The history of the world is a long list of failed empires. Of course, if the US fails in all of its guarantees, the best investment is probably ammunition and canned food rather than some other investment. Nevertheless, some people view a small allocation to a speculative instrument such as precious metals or a cryptocurrency as a bit of insurance against this possibility.
Investing is more about risk control than seeking returns. While cash and your other safe investments are low risk, they are not zero risk and it is important to understand the risks you are taking.
What do you think? What have you done to maximize FDIC insurance? What safe investments do you worry about most? Comment below!
“SIPC does not cover a hacked account unless that hack forced the firm into liquidation”. Well that sure is terrifying. So if a firm gets hacked, we have no coverage without them folding? As someone who has experienced a hack at a financial institution, I can tell you I’m paying alot more attention to this type of coverage.
That doesn’t mean the FIRM won’t cover the hack.
This comes from the prospectus of the Vanguard Federal Money Market Fund:
You could lose money by investing in the Fund.Although the Fund seeks to
preserve the value of your investment at $1.00 per share, it cannot
guarantee it will do so. An investment in the Fund is not insured or
guaranteed by the Federal Deposit Insurance Corporation or any other
government agency.The Fund’s sponsor has no legal obligation to provide
financial support to the Fund, and you should not expect that the sponsor
will provide financial support to the Fund at any time.

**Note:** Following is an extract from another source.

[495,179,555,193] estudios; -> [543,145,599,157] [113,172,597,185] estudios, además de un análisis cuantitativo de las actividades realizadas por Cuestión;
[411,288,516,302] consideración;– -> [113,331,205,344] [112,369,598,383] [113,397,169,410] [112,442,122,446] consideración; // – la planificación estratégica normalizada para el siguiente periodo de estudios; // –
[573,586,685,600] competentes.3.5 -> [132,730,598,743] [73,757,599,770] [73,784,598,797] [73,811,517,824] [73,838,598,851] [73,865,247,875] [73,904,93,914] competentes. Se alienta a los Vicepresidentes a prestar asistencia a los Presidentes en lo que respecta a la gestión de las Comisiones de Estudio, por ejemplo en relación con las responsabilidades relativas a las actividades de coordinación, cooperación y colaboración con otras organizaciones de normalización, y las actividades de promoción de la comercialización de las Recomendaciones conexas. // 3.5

While in principle the FDIC makes it seem like your funds are safe (up to 250k each category), there is no way it can handle the amount of money needed if something catastrophic happens and multiple banks fail (there simply is not enough money to pay it all out unless the US government decides to turn on the money printer full speed which eventually would cause severe inflation or even hyperinflation making that money potentially worthless anyway).

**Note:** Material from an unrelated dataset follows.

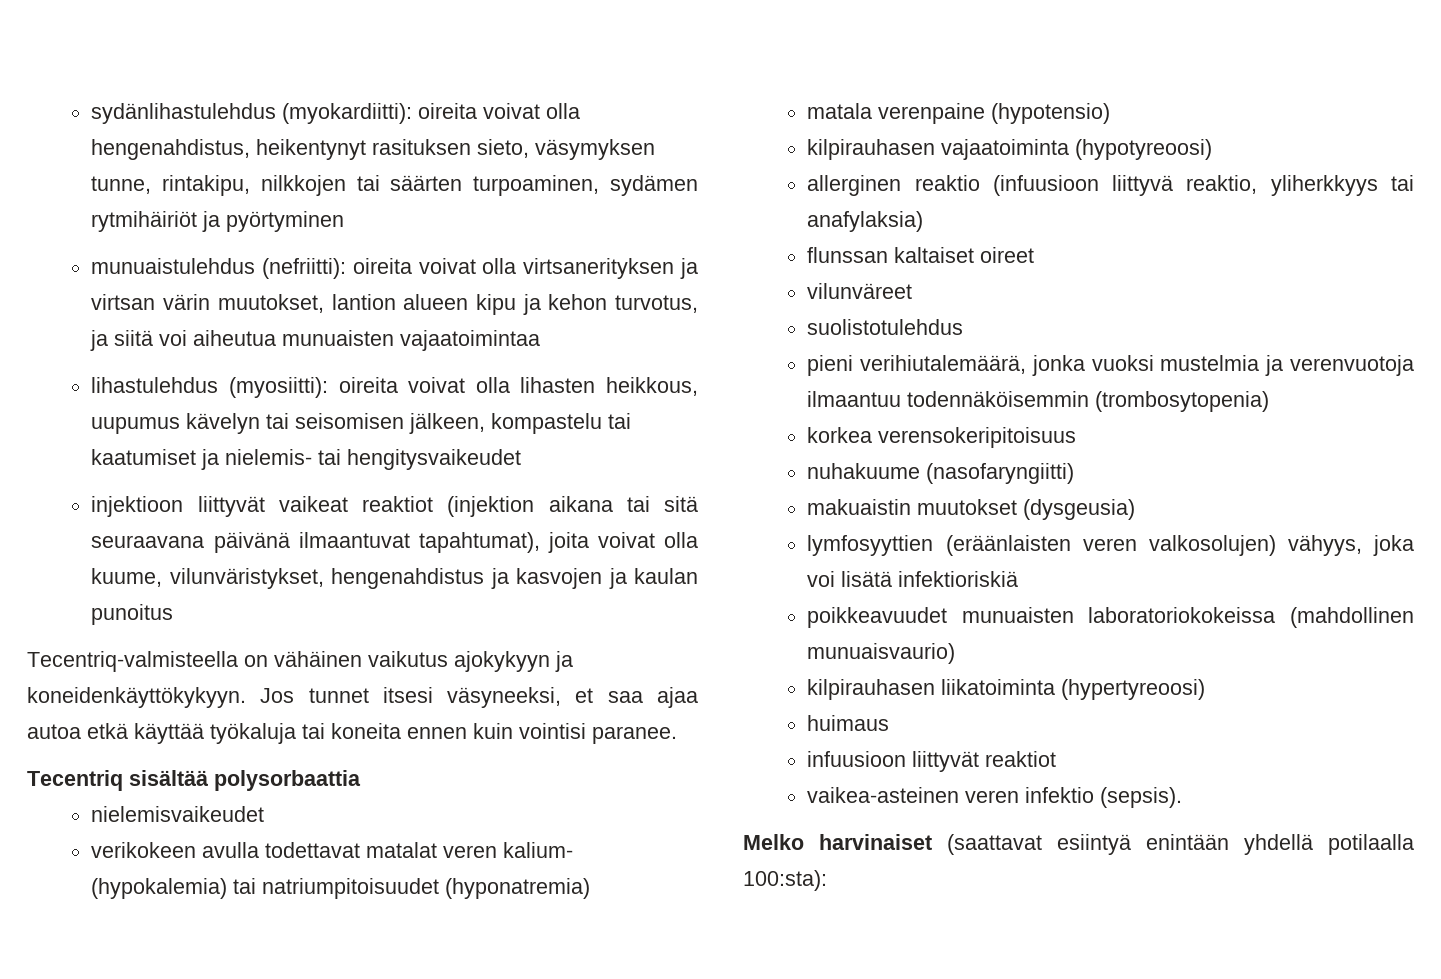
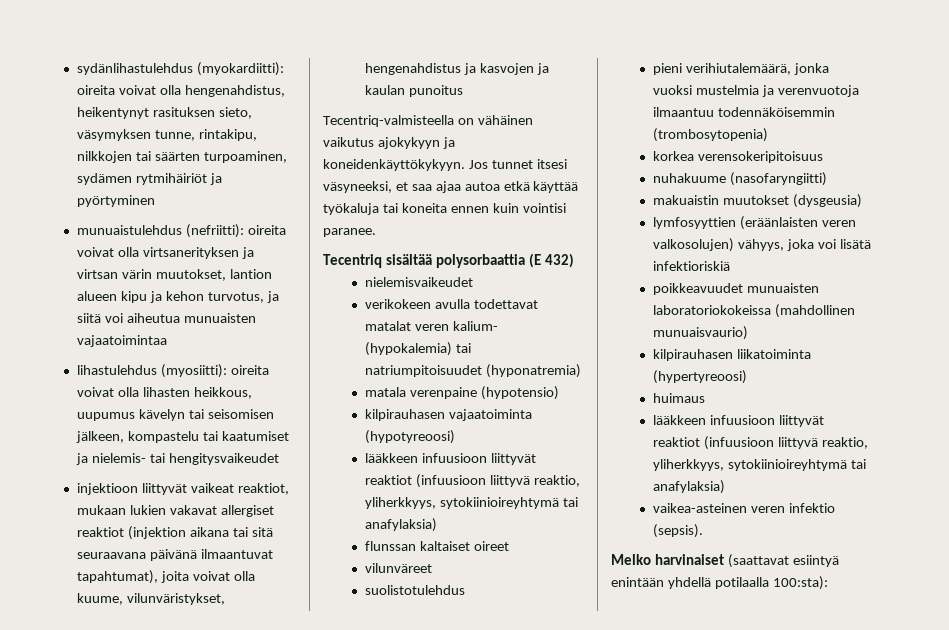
(348, 504) none -> [237,483,289,495] [77,505,274,517] reaktiot, mukaan lukien vakavat allergiset
(361, 780) none -> [528,253,574,268] (E 432)
[807,175,1378,196] allerginen reaktio (infuusioon liittyvä reaktio, yliherkkyys -> [365,453,537,465] [365,474,580,488] [365,497,560,509] lääkkeen infuusioon liittyvät reaktiot (infuusioon liittyvä reaktio, yliherkkyys, sytokiinioireyhtymä
[807,751,1057,772] infuusioon liittyvät reaktiot -> [653,415,825,427] [653,436,868,450] [653,459,867,471] [653,480,726,494] lääkkeen infuusioon liittyvät reaktiot (infuusioon liittyvä reaktio, yliherkkyys, sytokiinioireyhtymä tai anafylaksia)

If my practice has a checking account and we have 5 partners is our FDIC limit 1.25M or is it just 250k? Thanks
$250K
Is this correct?
“In practice, few banks get anywhere near that 10% level. You can look up the totals for US banks on the Federal Reserve website. For example, there were $16 trillion in deposits at “domestically chartered commercial banks” recently but only $2 billion in cash and only $5 billion in securities.”
When I look at the tables linked on the website (and I am not sure which table to look at) on the asset side they are reporting between 1000 to 3000-ish billions of cash assets on each line 29 meaning around $1 to $3 trillion depending on the table for the large banks and around $400 billion for the small ones.
I don’t have any other tables to interpret than the ones you are looking at. It’s entirely possible I’m not interpreting them correctly.
Among things that haven’t kept up with inflation, FDIC and accredited investor net worth requirements…and physician pay (I deign not to call it “reimbursement”)
What data are you referencing regarding physician pay? I know of no long term data that says physician pay has not increased with inflation. The last dataset I looked at,from 1960 to 2015, showed that docs in 2015 were getting paid 3X+ more than docs in 1960 when adjusted for inflation.